Ünvanlar ve Kendine Dönüş
Ünvanlar ve Kendine Dönüş
Dostum olan diş doktorunun kliniğine gittim. Sekreteri, doktora “Yazar
geldi,” demiş. Doktor dostum tebessümle yanıma gelip, “Hem yazar hem defterdar
hem de akrabamdır,” dedi. Bu küçük anekdot beni düşündürdü: Dost meclisinde
“yazar” olarak anılmak beni daha çok mutlu ediyor. Çünkü yazarlık, tamamen
kendi emeğimle ve çabamla kazandığım bir kimlik. Oysa "defterdar"

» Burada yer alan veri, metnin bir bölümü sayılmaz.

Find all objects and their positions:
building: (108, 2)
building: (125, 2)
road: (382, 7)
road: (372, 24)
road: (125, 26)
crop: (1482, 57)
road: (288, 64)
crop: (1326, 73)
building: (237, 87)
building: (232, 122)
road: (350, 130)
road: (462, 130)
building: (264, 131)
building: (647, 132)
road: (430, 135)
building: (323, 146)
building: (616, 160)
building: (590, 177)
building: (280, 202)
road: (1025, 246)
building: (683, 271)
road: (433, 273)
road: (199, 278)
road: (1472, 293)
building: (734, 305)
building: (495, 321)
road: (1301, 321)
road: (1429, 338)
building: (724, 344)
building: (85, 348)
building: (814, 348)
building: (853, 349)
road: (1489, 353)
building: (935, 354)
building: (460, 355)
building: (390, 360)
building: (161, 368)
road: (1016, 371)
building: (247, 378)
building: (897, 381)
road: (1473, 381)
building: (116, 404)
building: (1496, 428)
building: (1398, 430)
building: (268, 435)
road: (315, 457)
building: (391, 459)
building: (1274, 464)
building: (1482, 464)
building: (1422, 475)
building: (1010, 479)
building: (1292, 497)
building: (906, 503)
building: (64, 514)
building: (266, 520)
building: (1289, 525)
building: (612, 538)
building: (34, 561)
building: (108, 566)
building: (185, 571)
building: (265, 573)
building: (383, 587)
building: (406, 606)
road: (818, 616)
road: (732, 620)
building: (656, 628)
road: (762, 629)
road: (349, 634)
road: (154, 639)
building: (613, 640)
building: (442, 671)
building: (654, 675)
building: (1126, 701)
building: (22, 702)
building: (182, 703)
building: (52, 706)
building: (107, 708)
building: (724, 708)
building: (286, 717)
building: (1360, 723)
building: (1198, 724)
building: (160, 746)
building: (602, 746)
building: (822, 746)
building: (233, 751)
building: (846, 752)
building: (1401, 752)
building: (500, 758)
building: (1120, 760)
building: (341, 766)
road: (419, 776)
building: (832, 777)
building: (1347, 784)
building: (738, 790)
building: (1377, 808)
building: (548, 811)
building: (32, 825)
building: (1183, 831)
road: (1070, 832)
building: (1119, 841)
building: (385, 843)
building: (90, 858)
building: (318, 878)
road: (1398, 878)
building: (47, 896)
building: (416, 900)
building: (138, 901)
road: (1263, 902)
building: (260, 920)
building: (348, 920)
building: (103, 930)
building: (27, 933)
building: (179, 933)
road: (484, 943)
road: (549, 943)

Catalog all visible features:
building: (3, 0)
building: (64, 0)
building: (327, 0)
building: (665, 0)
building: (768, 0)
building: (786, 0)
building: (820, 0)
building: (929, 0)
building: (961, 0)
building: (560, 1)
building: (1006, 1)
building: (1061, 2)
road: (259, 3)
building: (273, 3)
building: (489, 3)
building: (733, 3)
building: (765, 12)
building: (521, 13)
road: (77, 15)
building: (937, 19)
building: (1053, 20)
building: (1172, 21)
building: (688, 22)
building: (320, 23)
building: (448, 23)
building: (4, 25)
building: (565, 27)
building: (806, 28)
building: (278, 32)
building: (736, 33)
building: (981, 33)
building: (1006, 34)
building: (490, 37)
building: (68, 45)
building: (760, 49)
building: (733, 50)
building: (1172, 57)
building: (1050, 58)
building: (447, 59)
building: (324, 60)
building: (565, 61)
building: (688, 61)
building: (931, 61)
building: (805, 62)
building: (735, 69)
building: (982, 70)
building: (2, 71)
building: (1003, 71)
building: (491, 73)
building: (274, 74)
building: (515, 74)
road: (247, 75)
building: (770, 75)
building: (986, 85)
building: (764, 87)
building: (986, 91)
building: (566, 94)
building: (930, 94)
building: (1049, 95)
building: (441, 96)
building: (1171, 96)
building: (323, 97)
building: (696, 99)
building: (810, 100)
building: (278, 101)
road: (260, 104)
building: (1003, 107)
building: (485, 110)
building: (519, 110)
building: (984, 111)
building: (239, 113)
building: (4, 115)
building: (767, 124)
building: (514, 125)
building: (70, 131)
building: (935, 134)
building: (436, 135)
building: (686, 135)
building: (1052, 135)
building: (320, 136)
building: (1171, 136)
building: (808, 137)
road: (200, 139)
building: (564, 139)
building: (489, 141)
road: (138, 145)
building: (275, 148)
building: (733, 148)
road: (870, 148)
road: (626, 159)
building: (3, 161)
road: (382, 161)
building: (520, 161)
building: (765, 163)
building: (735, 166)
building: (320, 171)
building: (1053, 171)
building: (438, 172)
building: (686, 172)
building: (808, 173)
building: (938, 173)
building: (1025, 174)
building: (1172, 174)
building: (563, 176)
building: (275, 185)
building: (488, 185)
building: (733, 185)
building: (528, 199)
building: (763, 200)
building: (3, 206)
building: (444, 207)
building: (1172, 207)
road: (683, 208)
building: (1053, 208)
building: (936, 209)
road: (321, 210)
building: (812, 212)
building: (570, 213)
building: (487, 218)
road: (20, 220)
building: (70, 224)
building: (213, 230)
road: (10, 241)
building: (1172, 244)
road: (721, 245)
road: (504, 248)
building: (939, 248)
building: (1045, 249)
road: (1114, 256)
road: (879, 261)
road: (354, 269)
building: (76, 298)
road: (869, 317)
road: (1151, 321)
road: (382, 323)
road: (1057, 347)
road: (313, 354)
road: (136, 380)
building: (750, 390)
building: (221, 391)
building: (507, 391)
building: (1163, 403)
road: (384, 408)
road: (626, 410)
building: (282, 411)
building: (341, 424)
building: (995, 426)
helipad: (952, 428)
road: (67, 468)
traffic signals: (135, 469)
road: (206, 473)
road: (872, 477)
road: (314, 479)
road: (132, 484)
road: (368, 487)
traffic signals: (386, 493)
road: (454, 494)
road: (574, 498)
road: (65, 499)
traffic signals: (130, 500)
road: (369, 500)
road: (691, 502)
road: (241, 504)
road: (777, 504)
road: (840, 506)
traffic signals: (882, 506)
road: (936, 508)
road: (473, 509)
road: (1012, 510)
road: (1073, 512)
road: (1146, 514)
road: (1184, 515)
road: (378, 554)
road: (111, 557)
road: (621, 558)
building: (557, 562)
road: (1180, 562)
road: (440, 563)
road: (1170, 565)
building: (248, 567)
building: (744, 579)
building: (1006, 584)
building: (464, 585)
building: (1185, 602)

gibi resmi ünvanlar, bir atama sonucunda elde ediliyor.
Bir meslektaşım, “Eski defterdar olur ama eski yazar olmaz,” demişti. Bu
söz, yazarlığın özgünlüğünü ve kalıcılığını hatırlatıyor. Ünvanlar ve isimlerle
hitap biçimleri de kültürlere göre değişiyor. Örneğin, Suriye’ye yaptığım bir
ziyarette, gençlerin büyüklerine sadece isimleriyle hitap etmeleri beni
şaşırtmıştı.
Sonuç olarak, resmi ortamlarda ünvanlar yerinde kullanılsa da insanın asıl
kimliği, kişisel değerleri ve geride bıraktığı izlerdir. Yazarlık, düşündüğüm,
ürettiğim ve paylaştığım bir kimlik olarak beni daha çok tanımlıyor. Ünvanlar
geçicidir; ancak değerler kalıcıdır.